The rule applies to all apartments, indoor common areas (hallways, stairwells, laundry rooms, community centers, etc.) as well as administrative offices. Smoking is also prohibited within 25 feet (7.6 meters) around these buildings. This ban applies to residents, visitors, staff, and contractors. When buildings do not have outdoor areas that meet this distance, the site becomes entirely smoke-free. Local authorities may, if space allows, create designated smoking areas, provided they are located outside the prohibited zones and are accessible to people with reduced mobility.

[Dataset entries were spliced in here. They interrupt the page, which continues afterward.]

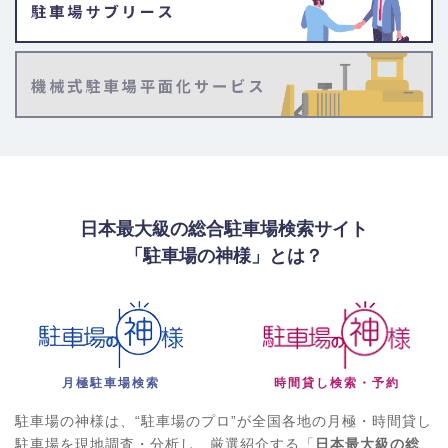
日本最大級の総合駐車場検索サイト
「駐車場の神様」とは？
月極駐車場検索
時間貸し検索・予約
駐車場の神様は、“駐車場のプロ”が全国各地の月極・時間貸し
駐車場を現地調査・分析し、厳選紹介する「
日本最大級の総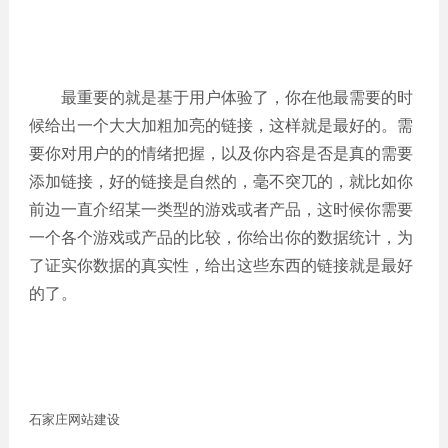
最重要的就是基于用户体验了，你在他最需要的时
候给出一个大大加粗加亮的链接，这样就是最好的。需
要你对用户的的情绪把握，以及你内容是否是真的需要
添加链接，好的链接是自然的，毫不突兀的，就比如你
前边一直介绍某一类型的游戏或者产品，这时候你需要
一个各个游戏或产品的比较，你给出你的数据统计，为
了证实你数据的真实性，给出这些东西的链接就是最好
的了。
石家庄网站建设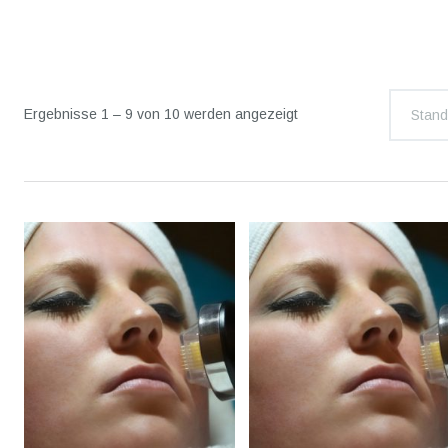
Ergebnisse 1 – 9 von 10 werden angezeigt
Stand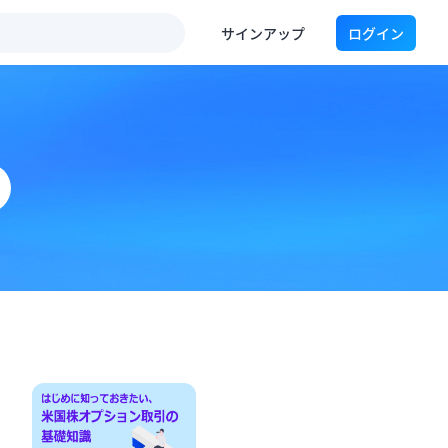
サインアップ
ログイン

Nationwide, this rule applies to more than 700,000 housing units, more than 500,000 of which are occupied by older adults or by households including a younger person with a disability. At the time of its adoption, more than 600 PHAs had already implemented smoke-free policies in at least one of their buildings.To find out whether banning smoking inside buildings made a real difference, researcher Elle Anastasiou and her colleagues analyzed the medical data of more than 50,000 people aged 50 and older, living in buildings of the New York City Housing Authority (NYCHA), the largest public housing provider in the country. They compared these residents to other New Yorkers living in similarly low-income neighborhoods, but where the rule did not apply.The goal? To observe the trend in hospitalizations between 2015 and 2022 for heart attacks (myocardial infarctions) and strokes—conditions particularly sensitive to secondhand smoke. The trend shows a slight decrease in hospitalizations for these two cardiovascular events among social housing residents (see graph).

Modest but encouraging effects
The researchers note that these effects are modest, but they do exist. Most importantly, they appear gradually, which makes sense. It took time for the rule to be properly implemented: posters were installed, smoking cessation programs were launched, and managers received training to support tenants. It was from 2020 that the efforts became most visible. It would be interesting to repeat the study over time to measure the increasing impact of these measures.
An impact on a sensitive social context
One of the strengths of this study is that it focuses on a population often underrepresented in public health research: older adults living in public housing. These residents, often disproportionately exposed to secondhand smoke, may face multiple vulnerabilities: poverty, comorbidities, limited access to healthcare.The study thus supports the idea that public health policies integrated into housing can have structural effects on the health of the most vulnerable populations.This type of policy could inspire other cities, other countries, and be extended to other shared living environments, such as student residences or senior homes. Of course, this must be accompanied by support: help with smoking cessation, mediation between neighbors, or social assistance.